- **DIRECTIVE**
Without reproducing any picture, copy the records word for word.

[Stored data]
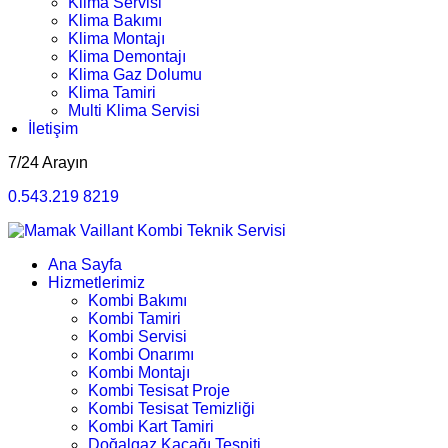
Klima Servisi
Klima Bakımı
Klima Montajı
Klima Demontajı
Klima Gaz Dolumu
Klima Tamiri
Multi Klima Servisi
İletişim
7/24 Arayın
0.543.219 8219
Ana Sayfa
Hizmetlerimiz
Kombi Bakımı
Kombi Tamiri
Kombi Servisi
Kombi Onarımı
Kombi Montajı
Kombi Tesisat Proje
Kombi Tesisat Temizliği
Kombi Kart Tamiri
Doğalgaz Kaçağı Tespiti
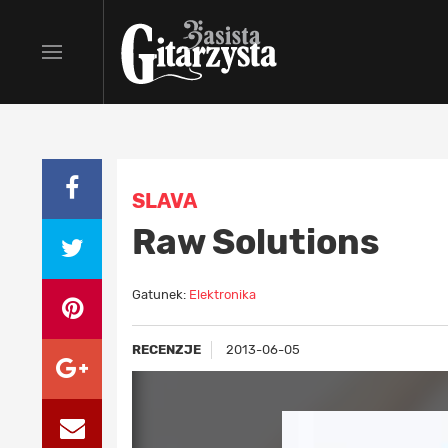
SLAVA
Raw Solutions
Gatunek:
Elektronika
RECENZJE
2013-06-05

- **PROBLEM SOLUTION**
Klima Servisi
Klima Bakımı
Klima Montajı
Klima Demontajı
Klima Gaz Dolumu
Klima Tamiri
Multi Klima Servisi
İletişim
7/24 Arayın
0.543.219 8219
Ana Sayfa
Hizmetlerimiz
Kombi Bakımı
Kombi Tamiri
Kombi Servisi
Kombi Onarımı
Kombi Montajı
Kombi Tesisat Proje
Kombi Tesisat Temizliği
Kombi Kart Tamiri
Doğalgaz Kaçağı Tespiti
SLAVA
Raw Solutions
Gatunek:
Elektronika
RECENZJE
2013-06-05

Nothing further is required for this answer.